My impression is that these models are already doing far more than what the language production machinery in our brain does. We are able to produce language according to grammar and semantics, but we also have independent mental representations to guide the generation of language and to provide context.
I don't really understand why we're trying so hard to build models that can generate coherent texts based on having predigested only other texts, without any other experience of reality. Their capabilities appear already superhuman in their ability to imitate styles and patterns of any kind (including code generation, images, etc.). It feels like we're overshooting our target by trying to solve an unsolvable problem, that of deriving the semantics of reality from pure text, without any other type of input.
One of my favorite conspiracists, Miles Mathis, has this quality. He can strong together entire pages of very real and consistent nonsense that is totally logical and makes enough sense to be real. I have to remember I'm not reading a legit theory and now really do confuse myself with his version of science vs reality.
Kind of annoying 'hoax', though. Obviously you can publish garbage in fringe journals if you leverage pre-existing prestige and position like Sokal did. Doesn't really say anything about the social sciences.
You can also publish a lot of nonsense in certain chinese journals that optimize for quantity in quality, in whatever field you want.
Worse, Sokal's Revenge is probably inevitable, in which someone will generate a nightmarishly complex mathematical proof that takes the whole field in unexplored directions. Some of the most respected professors and most promising students will then be distracted for years trying, and ultimately failing, to make sense of it.
Some say this has already happened. Nobody has ever seen the Social Text editors and Mochizuki in the same room together, have they?
> Plot twist: This comment was generated by GPT-3 prompted with some of the comments in this thread.
This kills the forum.
Seriously, once this is weaponised, discussion of politics on the internet with strangers becomes completely pointless instead of just mostly pointless.

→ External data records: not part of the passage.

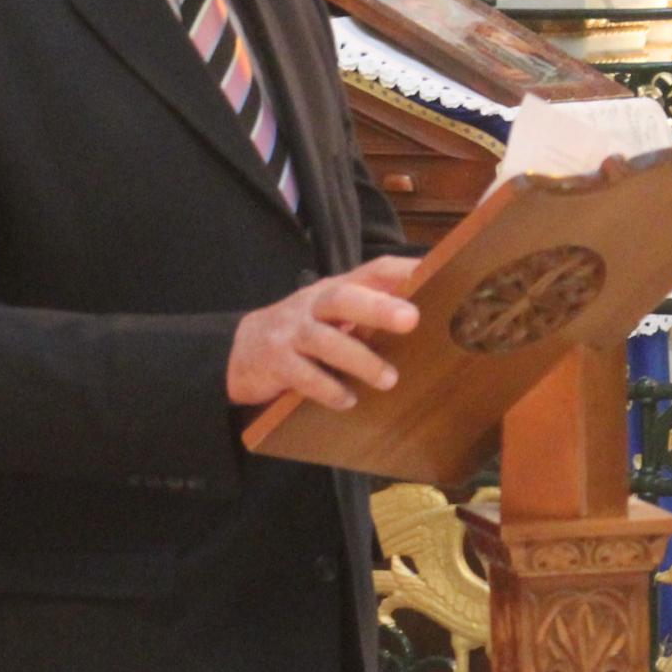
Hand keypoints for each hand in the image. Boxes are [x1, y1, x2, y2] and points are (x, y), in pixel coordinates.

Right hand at [229, 256, 420, 411]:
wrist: (237, 352)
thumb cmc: (299, 333)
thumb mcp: (329, 314)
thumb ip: (367, 310)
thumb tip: (420, 312)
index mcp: (332, 290)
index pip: (371, 272)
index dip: (402, 272)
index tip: (434, 276)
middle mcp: (311, 306)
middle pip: (343, 298)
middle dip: (377, 307)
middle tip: (411, 320)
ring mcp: (290, 334)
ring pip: (325, 340)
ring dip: (359, 359)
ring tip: (388, 379)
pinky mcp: (275, 363)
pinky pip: (304, 376)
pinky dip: (328, 389)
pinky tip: (348, 400)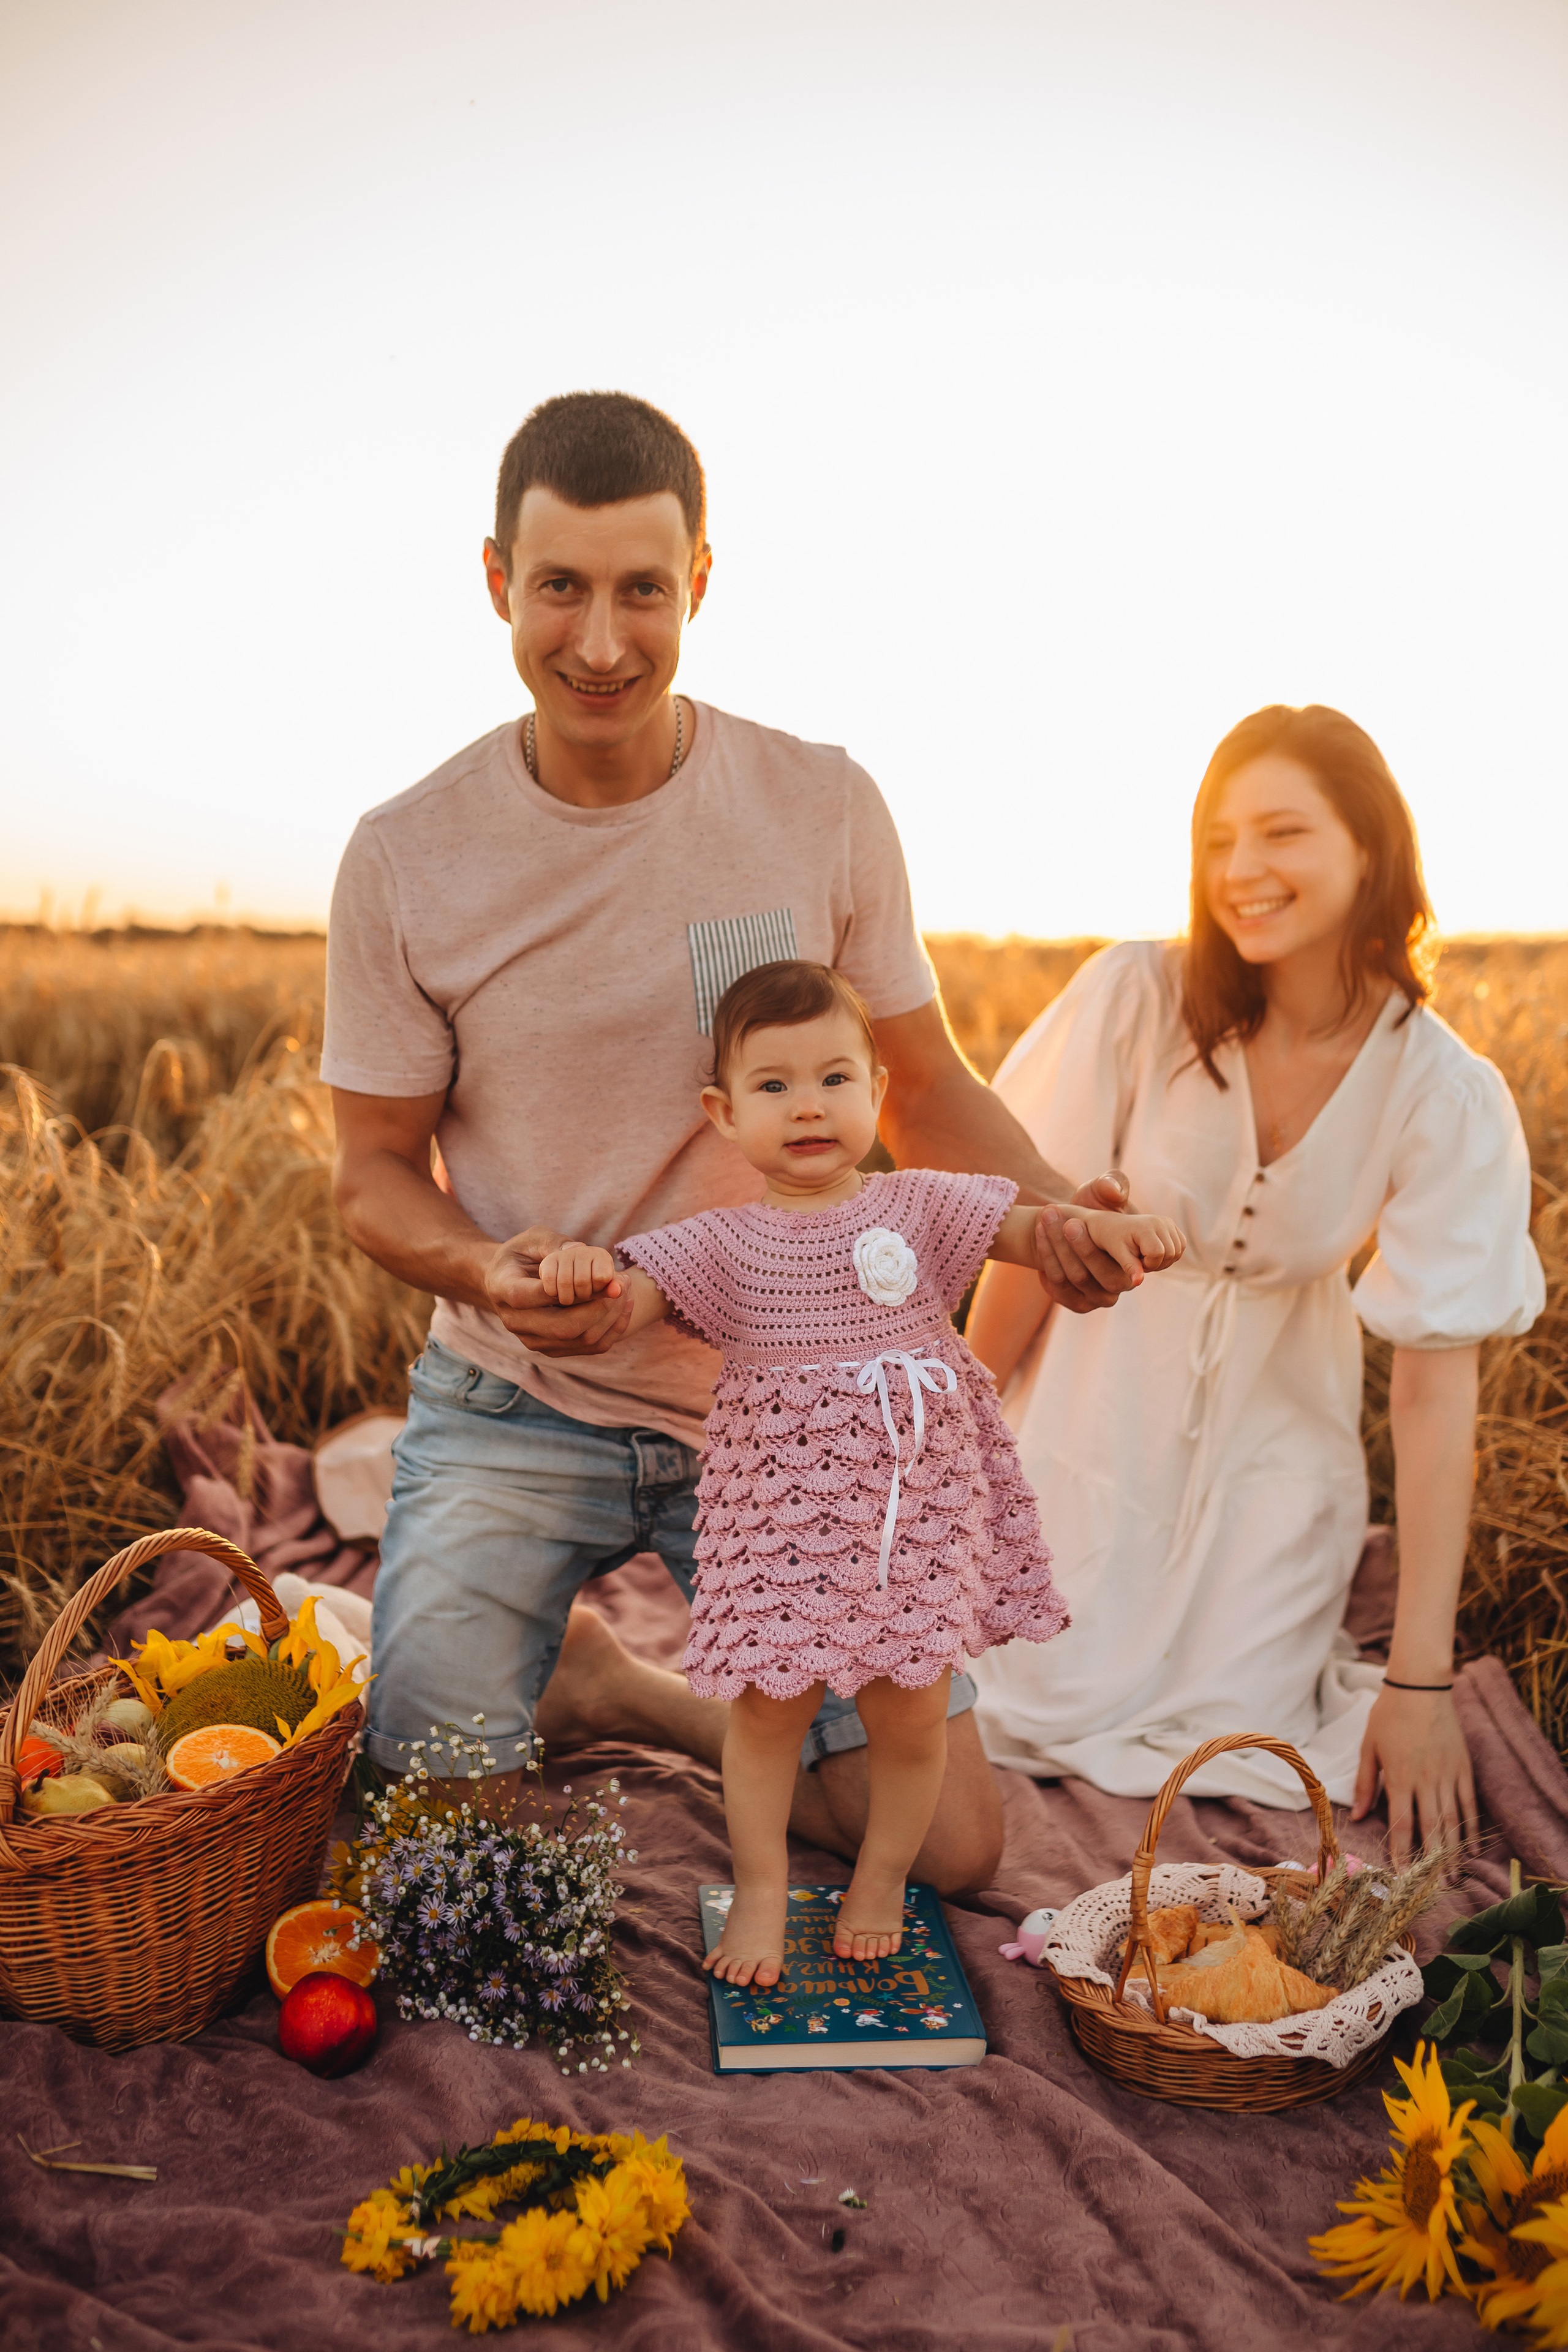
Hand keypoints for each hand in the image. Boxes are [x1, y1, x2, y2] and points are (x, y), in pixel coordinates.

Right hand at [483, 1226, 634, 1357]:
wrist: (508, 1281)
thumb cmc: (521, 1254)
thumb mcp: (532, 1239)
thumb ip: (554, 1243)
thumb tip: (580, 1250)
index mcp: (503, 1290)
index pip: (535, 1297)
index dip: (571, 1289)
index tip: (605, 1277)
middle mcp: (515, 1321)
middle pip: (562, 1327)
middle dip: (599, 1307)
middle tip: (622, 1284)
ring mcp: (533, 1340)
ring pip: (579, 1340)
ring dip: (611, 1318)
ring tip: (627, 1292)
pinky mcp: (551, 1349)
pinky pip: (589, 1348)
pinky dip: (612, 1329)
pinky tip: (624, 1306)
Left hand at [1032, 1172, 1139, 1313]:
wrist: (1075, 1224)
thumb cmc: (1096, 1205)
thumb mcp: (1102, 1190)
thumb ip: (1113, 1184)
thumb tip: (1113, 1191)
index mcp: (1139, 1258)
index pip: (1120, 1266)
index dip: (1091, 1247)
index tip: (1071, 1224)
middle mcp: (1124, 1283)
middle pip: (1093, 1274)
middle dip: (1069, 1245)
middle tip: (1050, 1215)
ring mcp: (1102, 1297)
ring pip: (1074, 1278)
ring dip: (1053, 1249)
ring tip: (1042, 1219)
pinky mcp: (1081, 1304)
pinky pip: (1059, 1288)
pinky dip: (1046, 1261)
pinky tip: (1039, 1237)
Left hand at [1072, 1206, 1185, 1282]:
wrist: (1111, 1225)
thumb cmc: (1111, 1239)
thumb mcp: (1118, 1254)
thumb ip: (1130, 1267)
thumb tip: (1138, 1282)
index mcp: (1146, 1227)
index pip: (1158, 1254)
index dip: (1147, 1264)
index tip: (1134, 1261)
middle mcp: (1161, 1221)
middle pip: (1171, 1254)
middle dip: (1156, 1263)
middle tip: (1138, 1260)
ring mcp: (1168, 1222)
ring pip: (1177, 1252)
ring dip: (1162, 1260)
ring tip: (1143, 1255)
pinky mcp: (1172, 1226)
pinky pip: (1180, 1247)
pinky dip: (1169, 1255)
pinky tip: (1152, 1253)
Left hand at [1351, 1684, 1477, 1864]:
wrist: (1420, 1685)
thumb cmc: (1389, 1715)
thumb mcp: (1369, 1747)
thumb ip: (1366, 1784)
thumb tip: (1360, 1817)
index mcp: (1399, 1777)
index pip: (1402, 1824)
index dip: (1403, 1853)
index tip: (1403, 1877)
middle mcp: (1426, 1780)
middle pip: (1431, 1829)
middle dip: (1433, 1862)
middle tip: (1436, 1889)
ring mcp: (1448, 1774)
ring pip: (1453, 1820)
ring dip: (1454, 1851)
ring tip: (1455, 1876)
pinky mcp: (1463, 1766)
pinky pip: (1469, 1802)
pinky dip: (1471, 1826)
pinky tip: (1472, 1846)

You could potentially convince a human; you can't convince a neural net that isn't in learning mode.
It's more insidious than that. You can think you've convinced a human whereas you've just spent your energy on a bot. Assuming "political arguments on social media" has any relevance to voted cast, that's a vote for your side which doesn't happen.

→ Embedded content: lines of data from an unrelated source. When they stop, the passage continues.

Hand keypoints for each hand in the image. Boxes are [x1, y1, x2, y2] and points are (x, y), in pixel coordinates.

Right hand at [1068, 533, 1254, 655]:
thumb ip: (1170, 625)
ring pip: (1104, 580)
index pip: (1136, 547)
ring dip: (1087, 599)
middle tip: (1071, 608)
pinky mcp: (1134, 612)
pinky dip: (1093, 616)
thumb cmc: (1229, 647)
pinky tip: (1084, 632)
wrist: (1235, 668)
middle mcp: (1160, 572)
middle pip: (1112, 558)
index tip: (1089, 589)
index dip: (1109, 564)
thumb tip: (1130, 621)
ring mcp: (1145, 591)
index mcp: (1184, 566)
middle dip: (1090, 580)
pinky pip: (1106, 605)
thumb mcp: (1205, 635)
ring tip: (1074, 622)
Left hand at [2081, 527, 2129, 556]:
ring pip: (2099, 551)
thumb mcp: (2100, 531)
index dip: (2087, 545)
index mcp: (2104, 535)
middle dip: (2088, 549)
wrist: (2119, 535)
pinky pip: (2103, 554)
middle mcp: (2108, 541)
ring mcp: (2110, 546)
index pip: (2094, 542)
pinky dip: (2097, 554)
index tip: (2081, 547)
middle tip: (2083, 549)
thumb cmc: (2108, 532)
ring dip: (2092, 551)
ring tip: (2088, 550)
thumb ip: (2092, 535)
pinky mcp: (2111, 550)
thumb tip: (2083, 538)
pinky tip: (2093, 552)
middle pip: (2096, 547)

That’s interesting, as within a sentence I had dismissed your comment as rambling and moved on to the next one, without thinking it had been generated... but maybe you’re double bluffing me.

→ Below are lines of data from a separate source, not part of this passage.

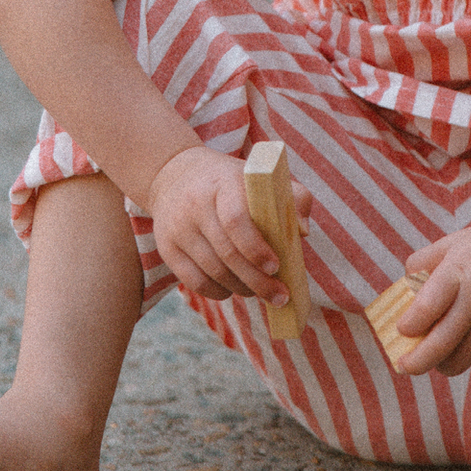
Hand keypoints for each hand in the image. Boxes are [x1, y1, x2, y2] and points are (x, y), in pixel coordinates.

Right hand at [147, 145, 313, 304]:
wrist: (176, 175)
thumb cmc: (231, 181)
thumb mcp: (260, 177)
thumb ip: (293, 196)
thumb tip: (303, 232)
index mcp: (223, 183)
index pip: (236, 220)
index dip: (256, 248)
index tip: (276, 267)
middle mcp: (196, 205)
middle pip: (226, 253)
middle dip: (257, 280)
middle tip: (280, 295)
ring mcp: (178, 228)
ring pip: (212, 271)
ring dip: (241, 288)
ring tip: (260, 290)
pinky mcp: (167, 248)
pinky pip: (194, 282)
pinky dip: (218, 292)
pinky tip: (233, 289)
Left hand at [393, 211, 470, 376]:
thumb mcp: (458, 241)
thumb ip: (425, 261)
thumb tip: (401, 290)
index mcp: (458, 271)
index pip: (425, 308)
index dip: (408, 326)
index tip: (401, 330)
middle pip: (437, 346)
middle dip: (415, 363)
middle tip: (404, 366)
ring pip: (459, 361)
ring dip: (444, 362)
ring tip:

Same, except that I skipped straight to the last line to check whether it was a generated text after I noticed the first sentence made no sense (GPT-2 already generates grammatically correct English sentences).
One potential issue with this approach is that the text it generates is 'nonsensical', in that it is almost like a word-salad. Although this is a standard problem with neural nets (and other machine learning algorithms), in this case the text actually is a word-salad. It seems that it has learned the rules of grammar, but not the meaning of words. It is able to string words together in a way that sounds right, but the words don't actually mean anything.
Plot twist: This comment was generated by GPT-3 prompted with some of the comments in this thread.